Friday, 27 July 2012

IGP debunks report on rise in robbery

The Inspector General of Police (IGP) Mr Mohammed Abubakar has decried the claim by a non -governmental foundation that robbery in the country has increased by sixty percent.
Speaking at a meeting with government agencies and non-governmental agencies in the justice sector the police boss noted that such assumptions cannot be made without an input and cross checking with the police authorities.
He added that such publications give the country a bad name and has a negative effect on the economy while also portraying the police as not carrying out its mandate.
A non-governmental organisation, CLEEN Foundation had on Tuesday, alleged in a survey on the performance of the Police Force, that robbery was on the increase in the country.
The survey also revealed that the law enforcement officers are the bribe-taking public officials in Nigeria.
A break down of public officials that demanded for bribes in the report, which was presented by the Head of Foundation, Mr. Innocent Chukwuma, showed that Police officers came tops at a staggering 70 per cent.

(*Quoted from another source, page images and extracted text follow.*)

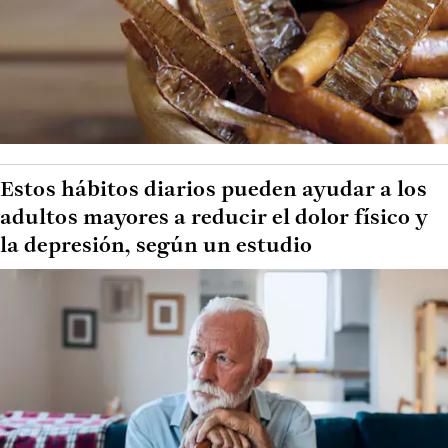
Estos hábitos diarios pueden ayudar a los
adultos mayores a reducir el dolor físico y
la depresión, según un estudio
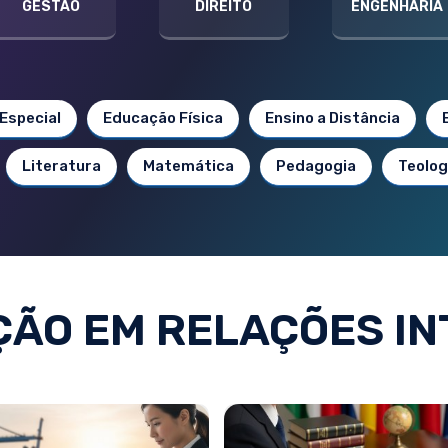
GESTÃO
DIREITO
ENGENHARIA
Especial
Educação Física
Ensino a Distância
Literatura
Matemática
Pedagogia
Teolog
ÃO EM RELAÇÕES IN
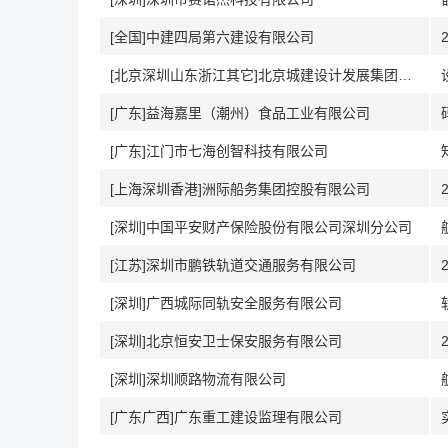
[全国]中建四局第六建设有限公司
[北京深圳山东浙江其它]北京城建设计发展集团股份有限公司
[广东]益海嘉里（潮州）食品工业有限公司
[广东]江门市七海创智科技有限公司
[上海深圳香港]洲际船务集团控股有限公司
[深圳]中国平安财产保险股份有限公司深圳分公司
[江苏]深圳市鹏铁轨道交通服务有限公司
[深圳]广西城际同轨安全服务有限公司
[深圳]北京恒安卫士保安服务有限公司
[深圳]深圳顺路物流有限公司
[广东广西]广东重工建设监理有限公司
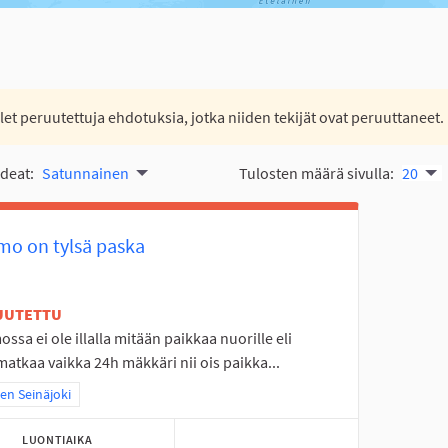
let peruutettuja ehdotuksia, jotka niiden tekijät ovat peruuttaneet.
ideat:
Satunnainen
Tulosten määrä sivulla:
20
mo on tylsä paska
UUTETTU
ssa ei ole illalla mitään paikkaa nuorille eli
tkaa vaikka 24h mäkkäri nii ois paikka...
a tulokset teeman mukaan: Itäinen Seinäjoki
nen Seinäjoki
LUONTIAIKA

“Among public officials who demand for bribes, the police (70 per cent), immigration (66 per cent), custom (65 per cent), prison officials (52 per cent) and road safety officials (51 per cent) were the highest” the report said.
When compared to robbery incidents that occured in the country in 2011, the survey, which was carried out nationwide between April and May 2012, indicated that Edo State recorded the highest of robberies in the country.
The IGP also noted that the removal of road blocks on roads across the country was a huge success, adding that, until now, the road locks had given the police force a bad name.
He further revealed that the attention will now be shifted to the various the development of all police stations and cells with a view to check corruption and indiscipline. This he claims will make the Nigerian Police Force, a force to reckon with.
The agencies at the meeting included the Presidential Committee against torture, the National Human Rights Commission, CLEEN foundation and the Nigerian Bar Association.